Razyé, ainsi qu'il le baptise, comme les plantes sauvages qui poussent dans la forêt guadeloupéenne, va voler le coeur de Cathy Gagneur et cet amour maudit va constituer la trame du roman de Maryse Condé, à l'instar d'Heathcliff et Catherine Earnshaw, amants immortels des « Hauts du Hurlevent » d'Emily Brontë.
A travers un récit dépouillé de misérabilisme mais empreint de sensibilité, Maryse Conde fait revivre toute une époque de la fin du XIXe siècle, dans cette île soumise aux terribles caprices des éléments comme à ceux des hommes qui l'ont colonisée.

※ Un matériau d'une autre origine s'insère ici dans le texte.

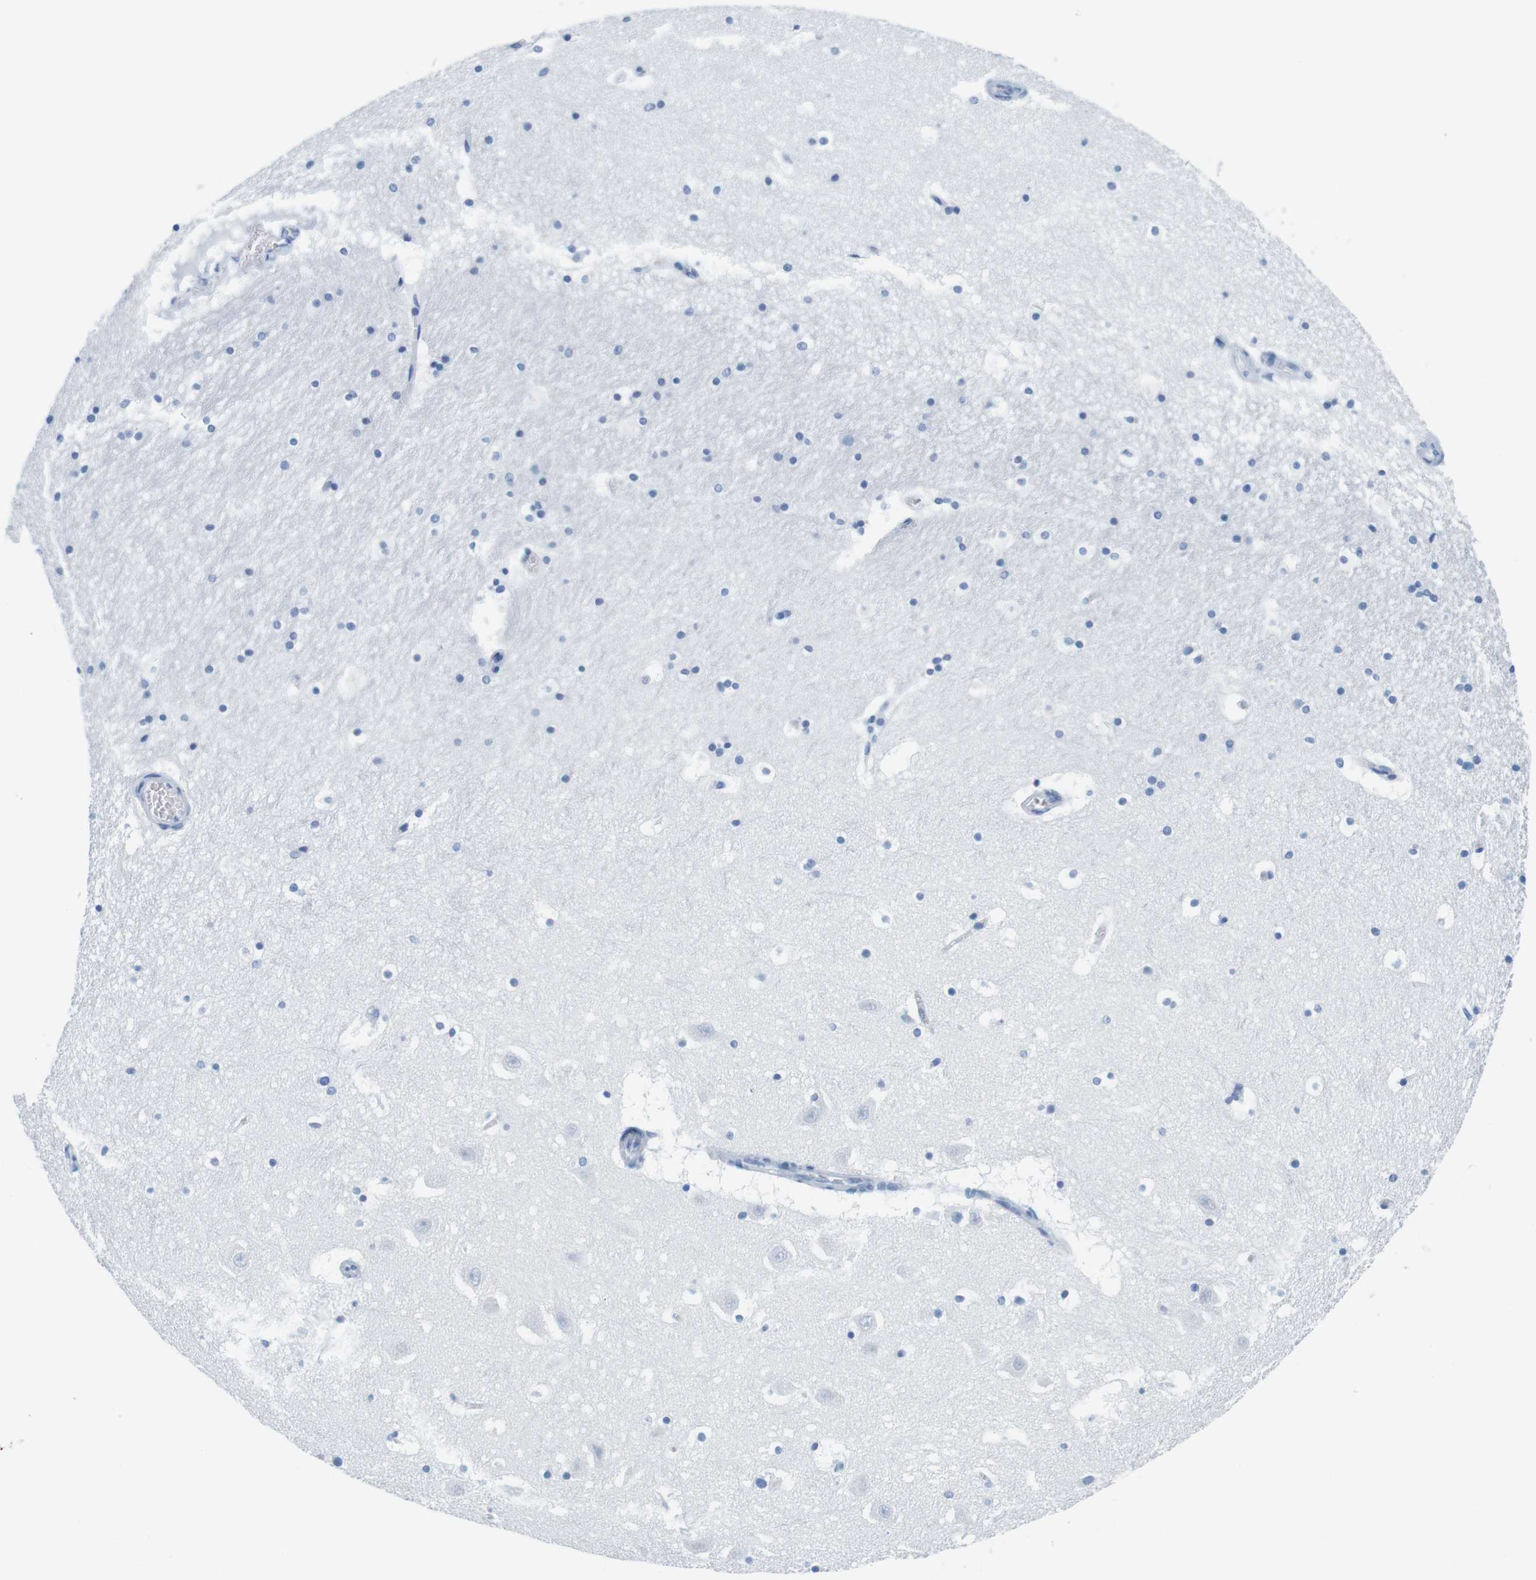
{"staining": {"intensity": "negative", "quantity": "none", "location": "none"}, "tissue": "hippocampus", "cell_type": "Glial cells", "image_type": "normal", "snomed": [{"axis": "morphology", "description": "Normal tissue, NOS"}, {"axis": "topography", "description": "Hippocampus"}], "caption": "Immunohistochemical staining of normal human hippocampus demonstrates no significant positivity in glial cells.", "gene": "CYP2C9", "patient": {"sex": "male", "age": 45}}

Plus que dans les descriptions (magnifiques) de cette terre qui l'a vue naître, Maryse Condé attise l'intérêt du lecteur en donnant tour à tour la parole, hors les Cathy, Razye, Aymeric ou Irmine de Linseuil, aux personnages secondaires de ce roman tels les nounous, Nelly Raboteur, Lucinda Lucius, Mabo Julie et Mabo Sandrine, Roro le pêcheur ou Ada, la revendeuse de poissons, Sanjita la gardienne ou la servante Romaine.

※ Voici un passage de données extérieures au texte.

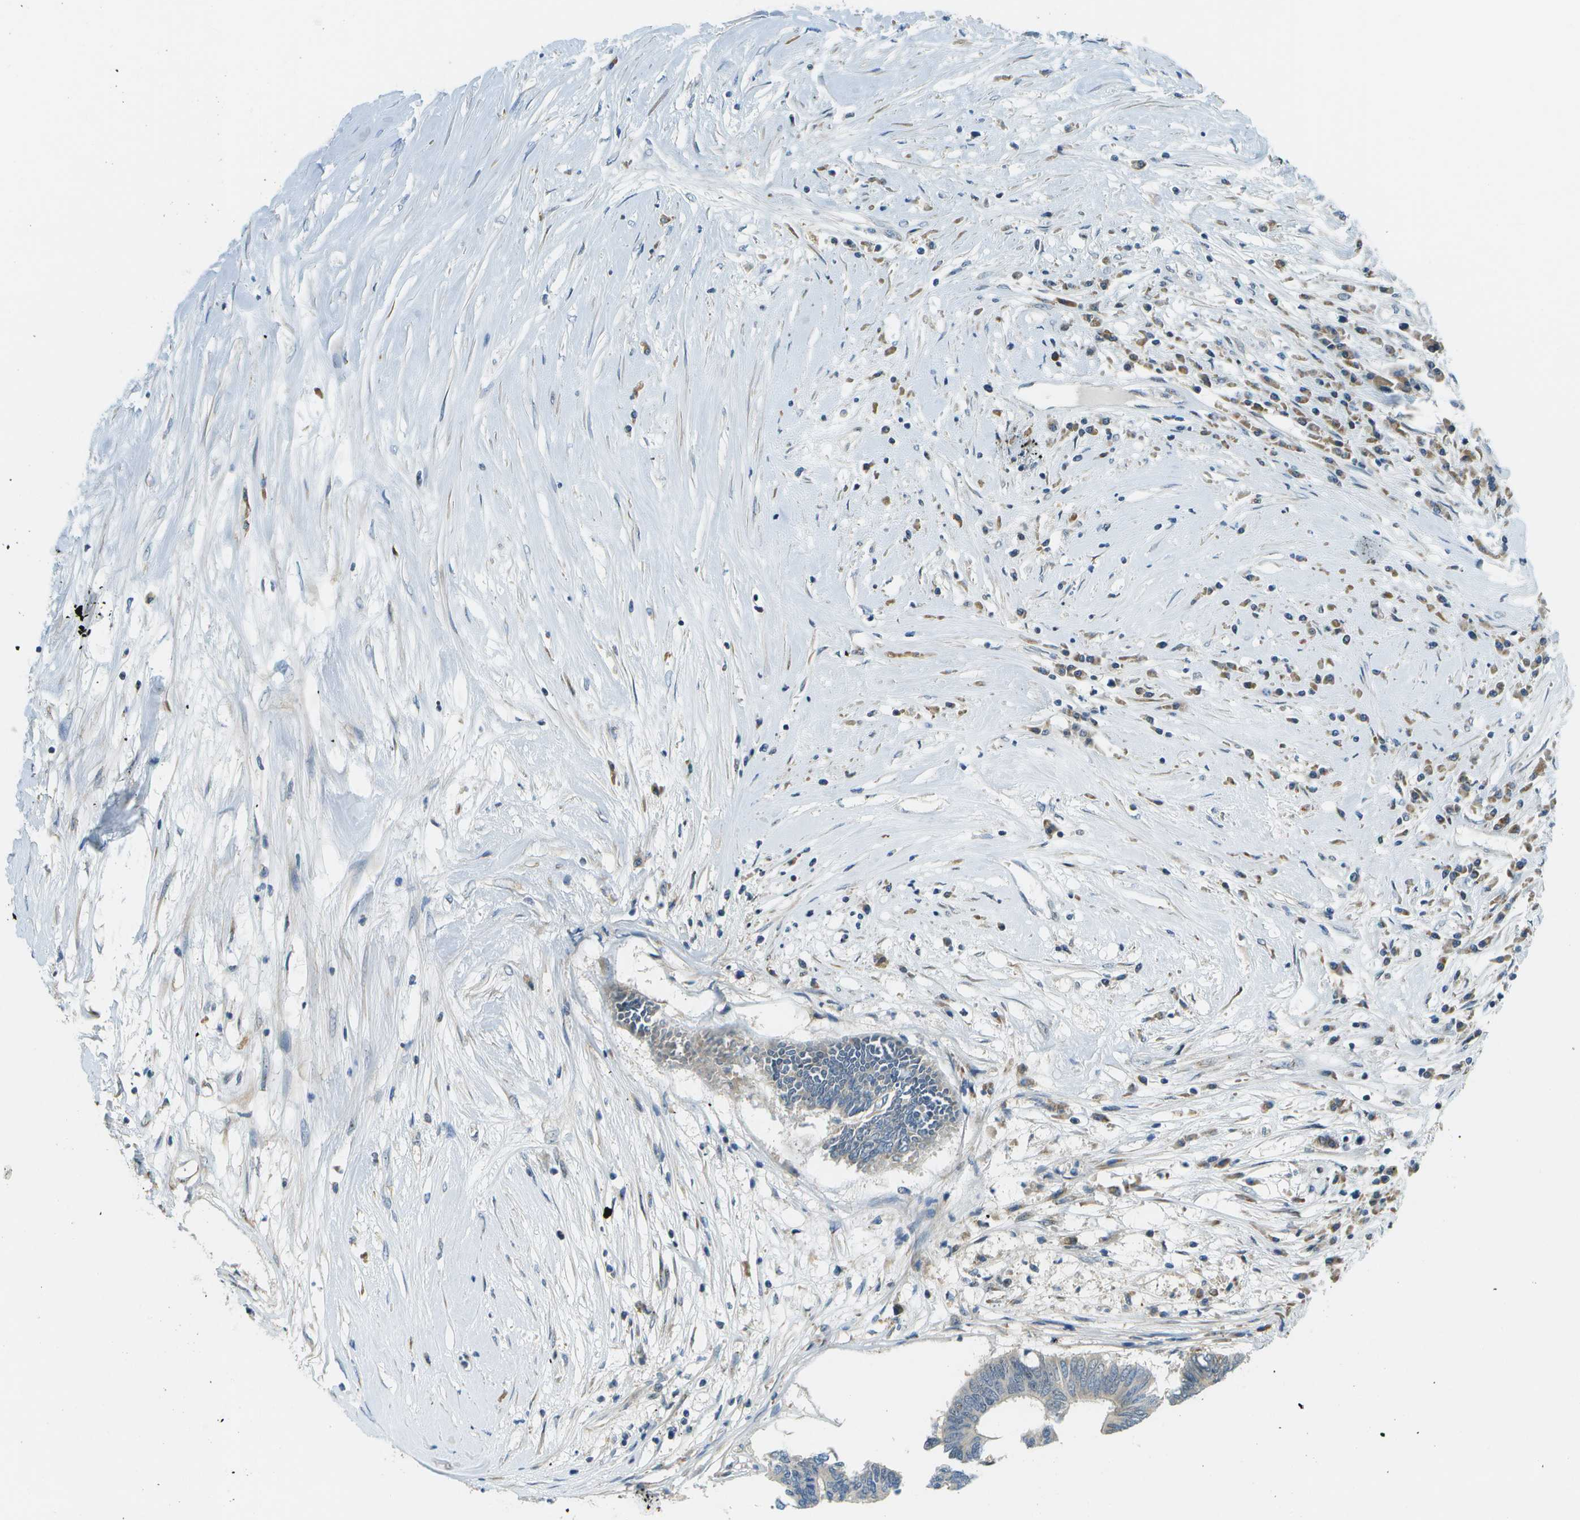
{"staining": {"intensity": "negative", "quantity": "none", "location": "none"}, "tissue": "colorectal cancer", "cell_type": "Tumor cells", "image_type": "cancer", "snomed": [{"axis": "morphology", "description": "Adenocarcinoma, NOS"}, {"axis": "topography", "description": "Rectum"}], "caption": "The immunohistochemistry photomicrograph has no significant expression in tumor cells of adenocarcinoma (colorectal) tissue.", "gene": "PTGIS", "patient": {"sex": "male", "age": 63}}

Et le récit intime de leur amour pour ces enfants de riches qui ne sont pas les leurs et pour les leurs qui manquent de l'essentiel, de leur attachement à ces îles qui ne sont paradisiaques que pour les nantis, de leurs luttes politiques pour tenter de faire valoir leurs droits malgré l'abolition de l'esclavage, de ces croyances occultes qui nourrissent les traditions, de la corruption qui sévit et de l'alcoolisme qui brouille l'entendement, de la terrible condition des femmes, soumises au diktat patriarcal et qui tiennent debout contre vents et marées, oui ce récit a, pour moi, supplanté la trame romanesque de ce roman.
Maryse Condé, qui m'avait charmée, voici quelques années, avec « Victoire, la saveur et les mots » n'a pas son pareil pour vous transporter à travers les siècles et les océans vers ces lieux aux noms enchanteurs, la Désirade, Marie Galante, la Dominique et, dans une langue créole, chaleureuse et pleine de fantaisie, restituer l'accent et la saveur de cette population fraternelle si lointaine et pourtant si proche.
Faisant la nique à la pandémie, cette bouffée « d'ailleurs littéraire » m'a plongée, bien au delà des pages, au coeur d'un monde aux couleurs madras et aux senteurs inoubliables magnifiées par une écriture tendre et charnelle.